═══ Passage to read

W.A. Hough Makes Up 45 Points Over Final 3 Events To Win NC 4A Title

The girls of W.A. Hough erased a 17-point deficit with just three events to go, taking a second and two firsts to win the girls class 4A title for North Carolina high school swimming. The Green Hope boys won by almost 100 points in a rounded team effort despite winning just one event.

Full results

Girls Meet

Heading into the 100 back, Leesville Road led 215-298 over W.A. Hough. But Hough fired back with three massive events to end up winning by nearly 20.

The key race was the 100 breast, where Hough’s Lilly Higgs outdueled Leesville Road’s Ashley McCauley for the win, 1:01.57 to 1:01.78. Higgs shattered her own class 4A and overall state record, set at 1:01.77 in prelims.

Higgs then came back to anchor the winning 400 free relay, which went 3:24.43. She was joined by Heidi Lowe, Amaya Hanley and Kensley Merritt.

Maybe most essential to that comeback, though, was the 100 back, where W.A. Hough outscored Leesville Road 37 to 3. Merritt was second in 54.45 and Hanley took 6th with a 57.31. With Hannah Hermanson in the B final, Hough had three swimmers higher than the only scorer from Leesville Road to immediately take over the team points lead.

Leesville Road had its own dominant run earlier in the meet, though. Grace Countie won the 50 free in a new state record 22.54, and set off a run of four straight Leesville Road wins. Ashton Zuburg took diving (450.85) and Amanda Ray the 100 fly (54.28) before Countie returned to win the 100 free in 49.69, just .01 off the state record.

══════

» **List of tasks**:
(A) In the swimming report, what time did the winning 400 free relay swim?
(B) Return the part of the swimming report between "W.A. Hough Makes" and "Amaya Hanley and Kensley Merritt.", inclusive.

═══ Provided information

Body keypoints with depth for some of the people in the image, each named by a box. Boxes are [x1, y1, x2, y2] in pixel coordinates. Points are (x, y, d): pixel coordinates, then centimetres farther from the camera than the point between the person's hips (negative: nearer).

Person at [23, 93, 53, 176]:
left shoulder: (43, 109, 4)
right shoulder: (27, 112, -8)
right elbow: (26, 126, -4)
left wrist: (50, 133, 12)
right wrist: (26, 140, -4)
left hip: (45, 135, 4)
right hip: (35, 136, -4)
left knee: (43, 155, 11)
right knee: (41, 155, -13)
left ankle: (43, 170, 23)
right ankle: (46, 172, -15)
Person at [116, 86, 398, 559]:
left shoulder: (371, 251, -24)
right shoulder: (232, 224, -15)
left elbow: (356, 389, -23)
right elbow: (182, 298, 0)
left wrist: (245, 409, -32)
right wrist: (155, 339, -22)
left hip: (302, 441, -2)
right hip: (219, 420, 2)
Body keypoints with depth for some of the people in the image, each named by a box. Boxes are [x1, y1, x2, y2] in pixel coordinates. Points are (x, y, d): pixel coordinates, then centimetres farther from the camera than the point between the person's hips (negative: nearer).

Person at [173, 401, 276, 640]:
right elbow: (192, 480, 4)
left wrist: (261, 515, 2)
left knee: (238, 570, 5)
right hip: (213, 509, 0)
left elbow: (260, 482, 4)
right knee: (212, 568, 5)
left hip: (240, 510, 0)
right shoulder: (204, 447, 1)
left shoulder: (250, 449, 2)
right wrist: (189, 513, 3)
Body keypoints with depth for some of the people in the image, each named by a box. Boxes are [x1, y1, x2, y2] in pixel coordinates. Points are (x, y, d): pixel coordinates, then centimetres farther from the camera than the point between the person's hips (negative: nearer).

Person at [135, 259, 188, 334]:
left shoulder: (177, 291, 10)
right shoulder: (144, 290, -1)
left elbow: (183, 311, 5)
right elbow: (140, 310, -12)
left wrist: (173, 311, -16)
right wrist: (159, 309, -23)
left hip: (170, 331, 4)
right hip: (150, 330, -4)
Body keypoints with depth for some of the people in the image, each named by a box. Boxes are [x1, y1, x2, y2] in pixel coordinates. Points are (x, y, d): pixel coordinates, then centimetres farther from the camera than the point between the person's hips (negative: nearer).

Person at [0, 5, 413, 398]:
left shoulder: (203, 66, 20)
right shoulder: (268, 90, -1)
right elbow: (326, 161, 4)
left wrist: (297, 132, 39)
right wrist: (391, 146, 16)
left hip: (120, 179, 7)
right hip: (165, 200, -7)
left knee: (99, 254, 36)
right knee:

══════
═══ Provided information

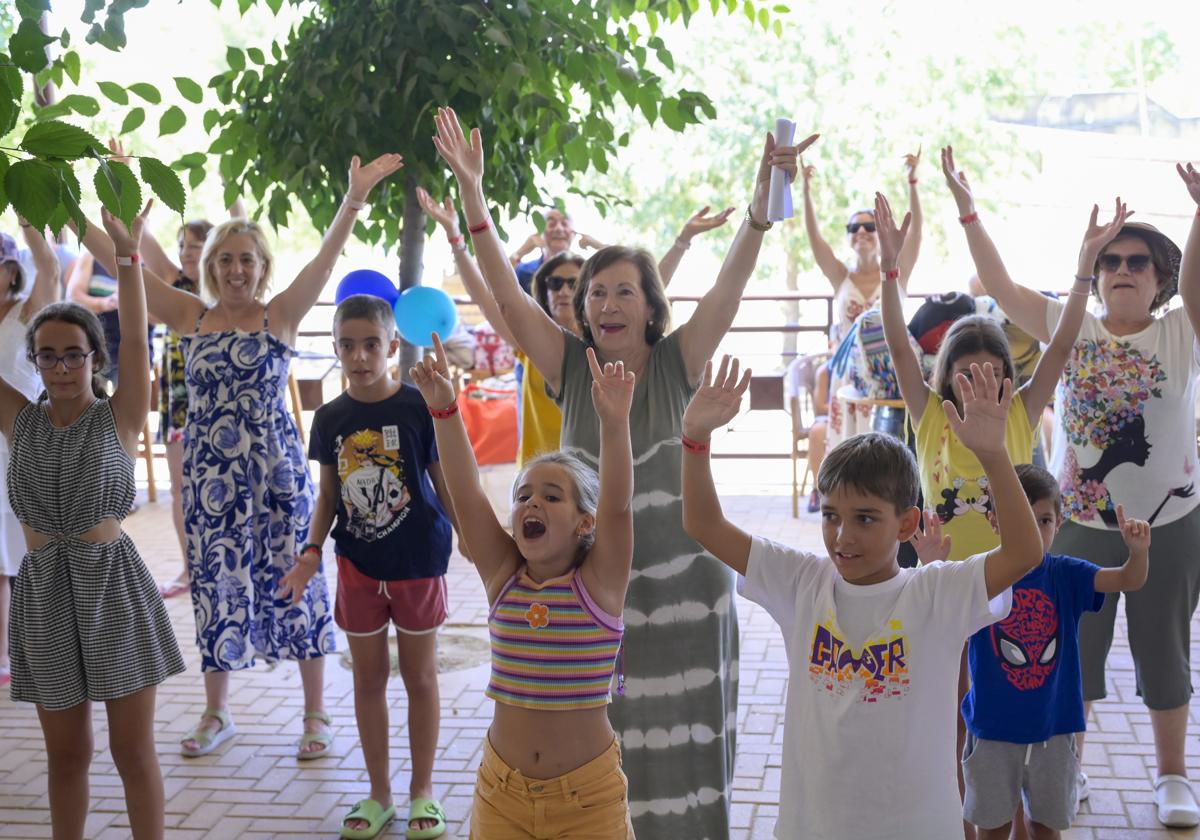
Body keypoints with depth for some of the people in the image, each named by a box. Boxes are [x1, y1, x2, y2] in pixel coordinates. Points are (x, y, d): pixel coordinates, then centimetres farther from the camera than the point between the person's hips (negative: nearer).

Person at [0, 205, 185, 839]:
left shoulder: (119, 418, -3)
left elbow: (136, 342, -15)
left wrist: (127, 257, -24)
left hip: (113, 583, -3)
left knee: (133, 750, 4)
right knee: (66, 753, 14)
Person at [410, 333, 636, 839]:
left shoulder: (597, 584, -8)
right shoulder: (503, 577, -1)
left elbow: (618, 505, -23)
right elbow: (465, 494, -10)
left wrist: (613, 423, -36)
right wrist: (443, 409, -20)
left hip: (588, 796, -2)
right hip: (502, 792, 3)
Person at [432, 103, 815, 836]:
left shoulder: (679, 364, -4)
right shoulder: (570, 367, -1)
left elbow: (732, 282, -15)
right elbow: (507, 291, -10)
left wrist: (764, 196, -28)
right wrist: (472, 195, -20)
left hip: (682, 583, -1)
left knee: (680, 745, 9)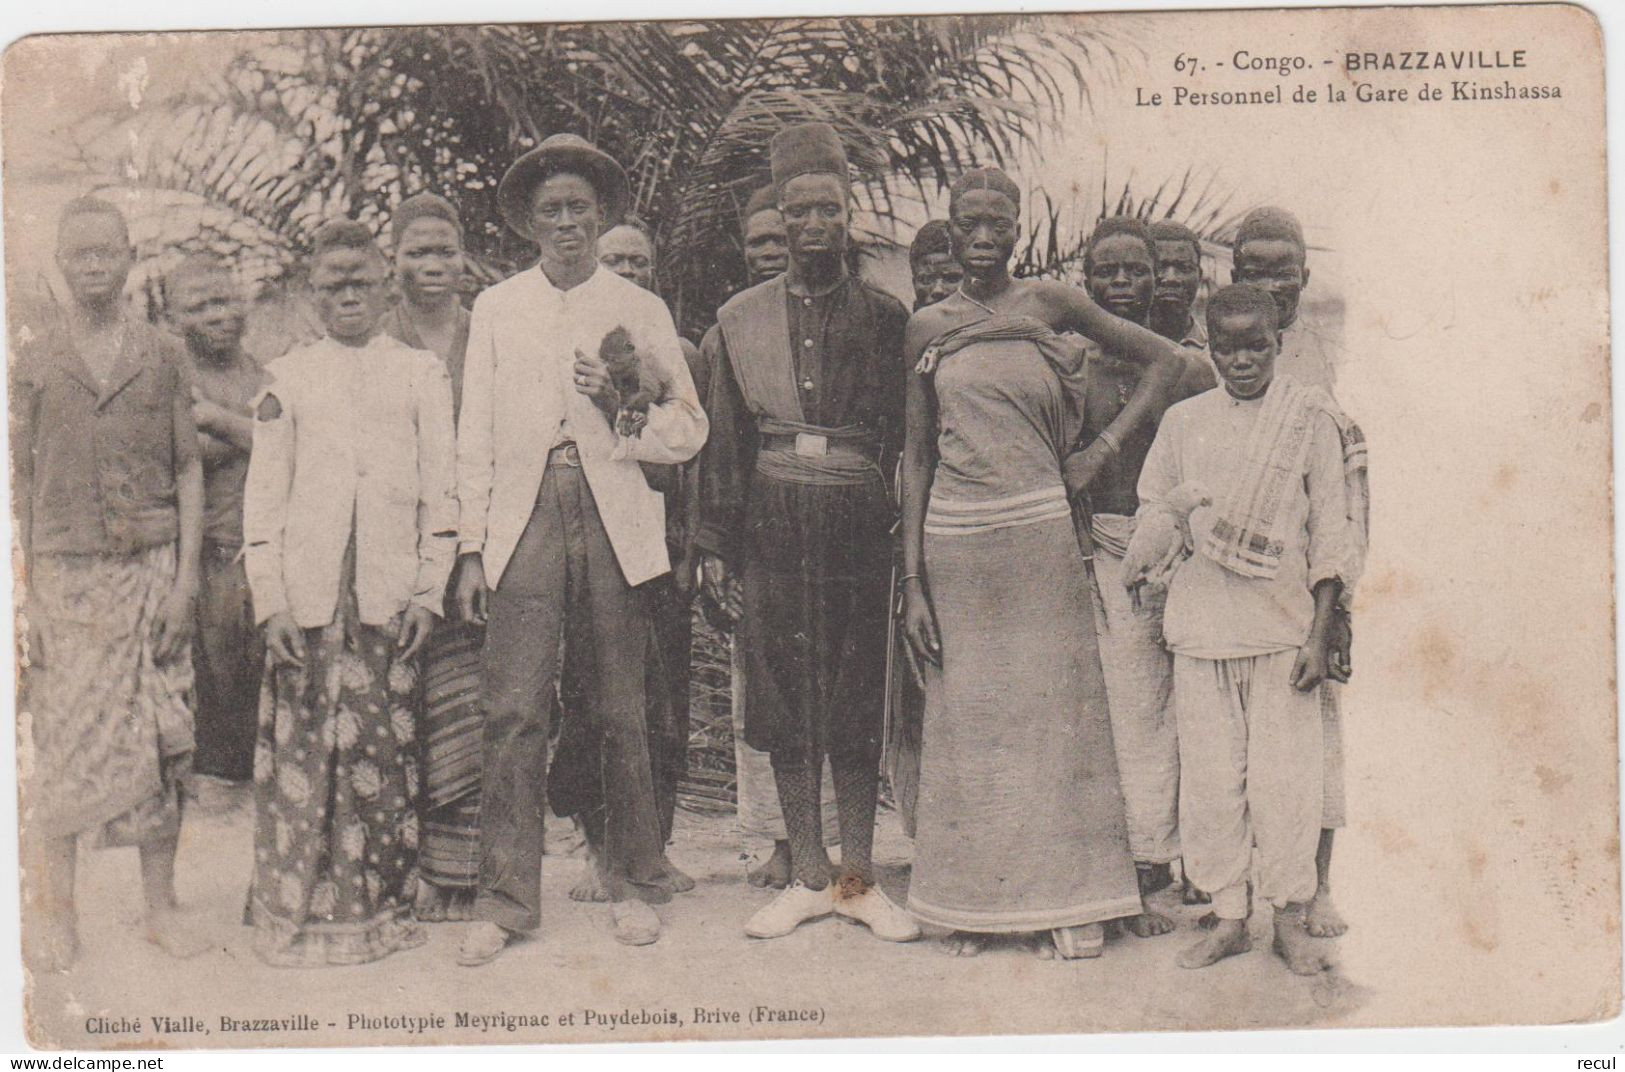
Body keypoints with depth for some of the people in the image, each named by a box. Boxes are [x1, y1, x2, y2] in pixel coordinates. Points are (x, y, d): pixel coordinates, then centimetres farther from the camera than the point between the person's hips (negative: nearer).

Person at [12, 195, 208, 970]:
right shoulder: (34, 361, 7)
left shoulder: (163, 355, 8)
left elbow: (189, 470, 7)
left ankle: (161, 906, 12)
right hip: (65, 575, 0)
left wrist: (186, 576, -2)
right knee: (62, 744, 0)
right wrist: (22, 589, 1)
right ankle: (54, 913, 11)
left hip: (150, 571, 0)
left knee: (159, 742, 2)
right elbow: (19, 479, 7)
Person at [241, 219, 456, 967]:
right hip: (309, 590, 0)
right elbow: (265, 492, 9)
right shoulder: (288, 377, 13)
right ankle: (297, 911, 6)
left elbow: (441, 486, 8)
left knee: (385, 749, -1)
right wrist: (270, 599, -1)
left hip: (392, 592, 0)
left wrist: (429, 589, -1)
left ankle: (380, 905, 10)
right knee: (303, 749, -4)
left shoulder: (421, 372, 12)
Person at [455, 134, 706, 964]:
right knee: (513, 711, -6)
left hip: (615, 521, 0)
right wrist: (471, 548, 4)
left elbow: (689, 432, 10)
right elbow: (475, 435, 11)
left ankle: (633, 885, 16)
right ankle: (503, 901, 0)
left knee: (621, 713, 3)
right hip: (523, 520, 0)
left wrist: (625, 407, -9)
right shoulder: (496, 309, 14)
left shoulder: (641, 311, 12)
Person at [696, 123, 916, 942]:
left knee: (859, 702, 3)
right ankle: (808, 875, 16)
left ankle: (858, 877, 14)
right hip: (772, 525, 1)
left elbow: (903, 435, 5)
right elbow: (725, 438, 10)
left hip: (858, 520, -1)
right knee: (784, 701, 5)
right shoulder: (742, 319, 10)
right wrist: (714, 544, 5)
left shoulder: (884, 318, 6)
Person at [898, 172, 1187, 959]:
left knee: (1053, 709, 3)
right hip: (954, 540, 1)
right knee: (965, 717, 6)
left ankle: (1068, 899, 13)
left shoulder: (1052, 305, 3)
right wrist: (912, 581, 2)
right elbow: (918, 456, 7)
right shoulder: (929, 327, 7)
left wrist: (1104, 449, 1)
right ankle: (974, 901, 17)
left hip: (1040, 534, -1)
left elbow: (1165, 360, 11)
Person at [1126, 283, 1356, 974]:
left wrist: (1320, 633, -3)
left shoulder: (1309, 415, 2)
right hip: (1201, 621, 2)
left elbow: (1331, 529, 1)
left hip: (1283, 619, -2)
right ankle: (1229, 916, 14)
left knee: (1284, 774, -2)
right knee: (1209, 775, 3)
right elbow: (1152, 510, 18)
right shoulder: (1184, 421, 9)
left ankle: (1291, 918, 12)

══════

» **Expected responses**:
(A) 3:24.43

(B)
W.A. Hough Makes Up 45 Points Over Final 3 Events To Win NC 4A Title

The girls of W.A. Hough erased a 17-point deficit with just three events to go, taking a second and two firsts to win the girls class 4A title for North Carolina high school swimming. The Green Hope boys won by almost 100 points in a rounded team effort despite winning just one event.

Full results

Girls Meet

Heading into the 100 back, Leesville Road led 215-298 over W.A. Hough. But Hough fired back with three massive events to end up winning by nearly 20.

The key race was the 100 breast, where Hough’s Lilly Higgs outdueled Leesville Road’s Ashley McCauley for the win, 1:01.57 to 1:01.78. Higgs shattered her own class 4A and overall state record, set at 1:01.77 in prelims.

Higgs then came back to anchor the winning 400 free relay, which went 3:24.43. She was joined by Heidi Lowe, Amaya Hanley and Kensley Merritt.